Robertson was born in Scotland and educated as a surgeon, in which capacity he started working as a naval doctor, first on whaling ships (from 1760), and then in the Royal Navy (from 1768). During his numerous expeditions, he recorded observations on fevers, scurvy and numerous other illnesses. After 23 years of service, he retired to private practice in Hampshire. He was created doctor of medicine by the University of Aberdeen on 12 February 1779 and was admitted a Licentiate of the College of Physicians on 25 June 1779. Around that time, he was appointed physician and later director to the Greenwich Hospital, where he was one of the early practitioners in the care of the elderly. He retired in 1807 and died at Greenwich. He was a fellow of the Royal and Antiquarian Societies, and the author of the following works:

- A Physical Journal kept on board H.M. Ship " Rainbow," daring three voyages to the Coast of Africa and the West Indies; with a Particular Account of the Remitting Fever which happened on that coast in 1769 in H.M. Sloop " Weasel." 4to. Lond. 1779.
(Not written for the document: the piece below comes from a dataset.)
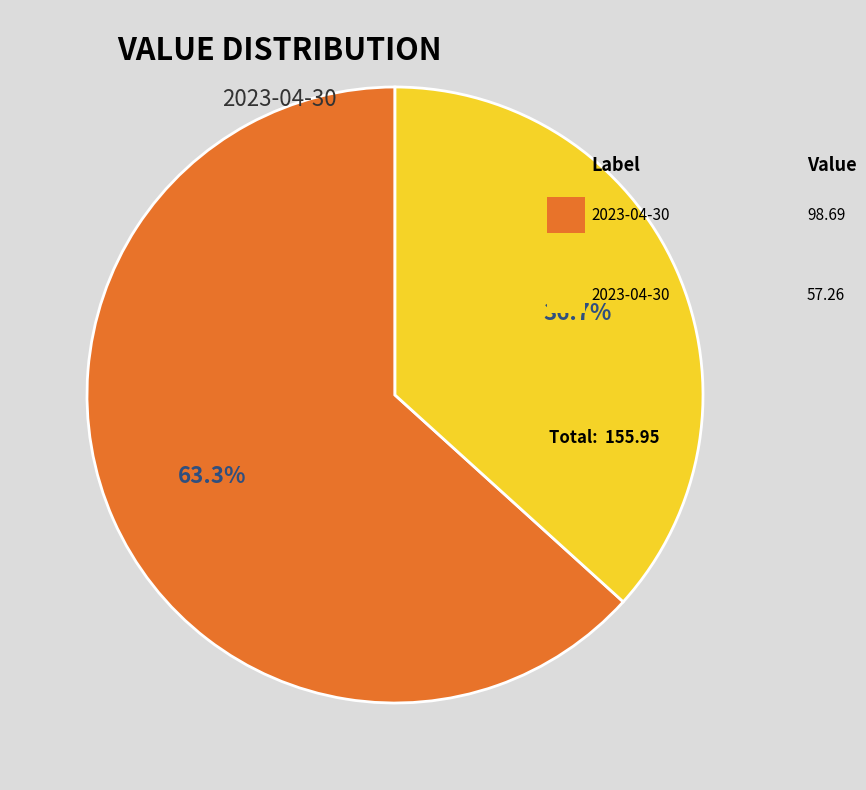

Is there a majority slice in this chart?

Yes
- Observations on Jail, Hospital, or Ship Fever, from 4 April 1776, to 30 April 1789, made in various parts of Europe and America, and on the Intermediate Seas. London 1789.
- An Essay on Fevers; in which their theoretic genera, species, and various denominations are, from experience and observation of thirty years, reduced to their characteristic genus, febrile infection, and the cure established on philosophic induction. London 1790.
- Observations on the Diseases incident to Seamen. London 1807.
- Synopsis Morborum: a Summary View or Observation on the Principal Diseases incident to Seamen or Soldiers. London 1810.